Es bedient die typischen Musikerklischees: Partys, Frauen, Drogen, Ekstase, auf Bühnen zerschlagene Gitarren. Es erzählt vom Aufstieg der Band von kleinen Gigs in Kneipen zum großen Plattenvertrag, Tournee und Konzerten in großen Stadien und Songs, die Welterfolge werden. Es erzählt von der Dynamik einer Band, wie der Erfolg sie verändert, wie die Beziehungen der einzelnen Bandmitglieder sich mit der Zeit entwickeln. Das wirkt zu keinem Zeitpunkt gekünstelt, unauthentisch oder vorhersehbar. Die Interviews waren so gut geschrieben, dass ich förmlich an den Lippen der jeweils erzählenden Personen hing. Es kamen viele verschiedene Personen zu Wort.
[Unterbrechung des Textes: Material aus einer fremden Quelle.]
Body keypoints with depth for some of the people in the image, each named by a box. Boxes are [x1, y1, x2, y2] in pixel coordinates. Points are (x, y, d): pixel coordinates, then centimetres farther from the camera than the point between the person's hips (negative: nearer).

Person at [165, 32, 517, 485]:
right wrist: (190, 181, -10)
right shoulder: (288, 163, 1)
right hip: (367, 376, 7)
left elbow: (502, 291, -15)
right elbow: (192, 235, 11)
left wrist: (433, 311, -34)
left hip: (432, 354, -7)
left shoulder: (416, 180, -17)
Oft wurde ein Ereignis aus Sicht der verschiedenen, daran beteiligten Personen beschrieben. Die Ereignisse, die Beschreibungen der Personen aus so vielen verschiedenen Perspektiven zu lesen, das fand ich sehr spannend. Und die kleinen Abweichungen der Geschichten voneinander machten das Buch nur noch authentischer.
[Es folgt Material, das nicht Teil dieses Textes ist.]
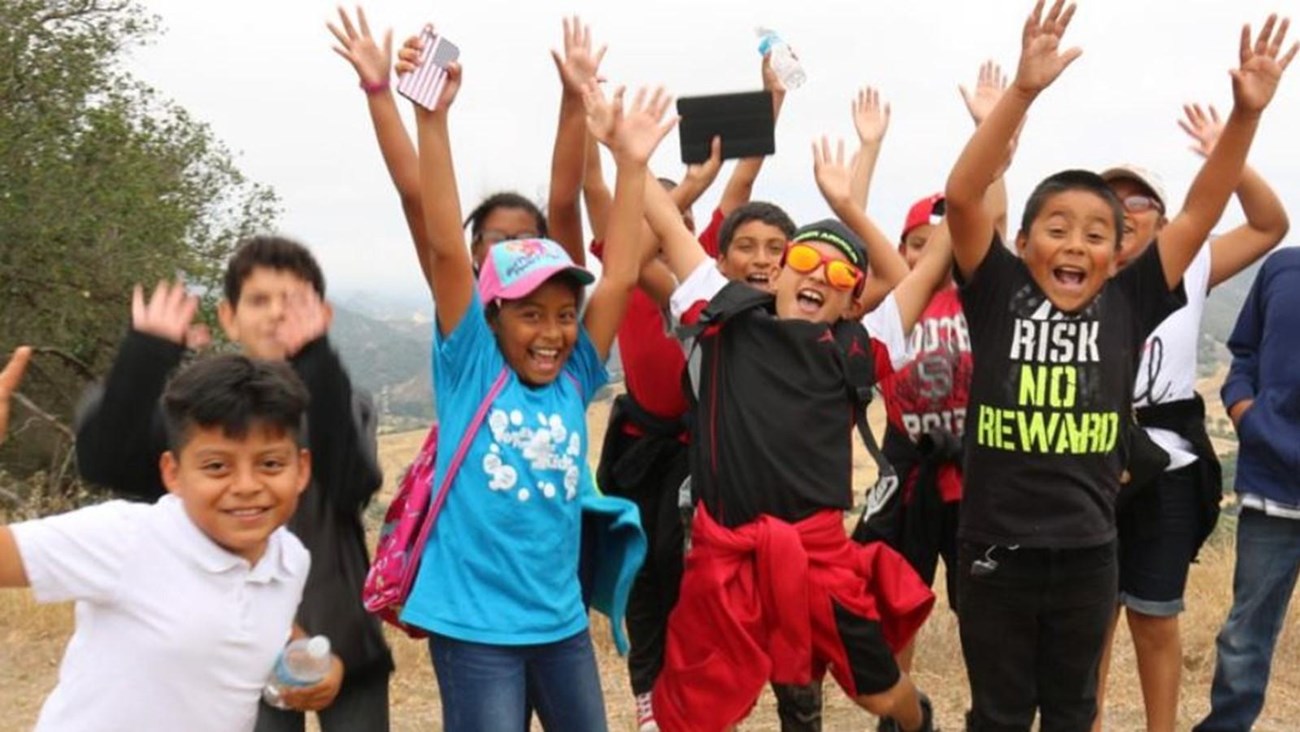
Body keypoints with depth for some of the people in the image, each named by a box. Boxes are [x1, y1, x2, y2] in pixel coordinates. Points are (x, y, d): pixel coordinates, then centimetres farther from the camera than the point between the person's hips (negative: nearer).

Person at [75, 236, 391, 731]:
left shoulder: (342, 401, -2)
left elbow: (352, 489, -24)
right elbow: (104, 463, -20)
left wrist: (314, 361, -31)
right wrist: (147, 352, -28)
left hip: (343, 641, 1)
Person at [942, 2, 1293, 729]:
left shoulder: (1127, 306, -2)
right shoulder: (1000, 296, -7)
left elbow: (1201, 211, -5)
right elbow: (961, 197, -19)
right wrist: (1023, 91, -28)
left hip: (1088, 554, 2)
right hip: (997, 551, -2)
Die Interviewform wurde immer mal wieder durchbrochen von Berichten mit Hintergrundinformationen. Wenn man bei dem Vergleich mit der Filmdokumentation bleibt, war das quasi die Stimme aus dem Off.


Fazit:

Mit Daisy Jones & The Six hat Taylor Jenkins Reid ein großartiges Buch geschaffen, über die Welt der Musiker und Musikerinnen in den 70ern, über den Rausch, den Erfolg, die Liebe. Über die Beziehungsdynamik innerhalb einer Band auf ihrem Weg zum Erfolg, und über die Verletzlichkeit der Menschen. Das alles hat sie verpackt in einen so außergewöhnlichen Stil, den ich so noch nie zuvor gelesen habe, und der das Buch in eine ganz andere Liga bringt. So überzeugend und authentisch, dass man beim Lesen glaubt, die Band und ihre Geschichte sei echt, selbst wenn man es eigentlich besser weiß.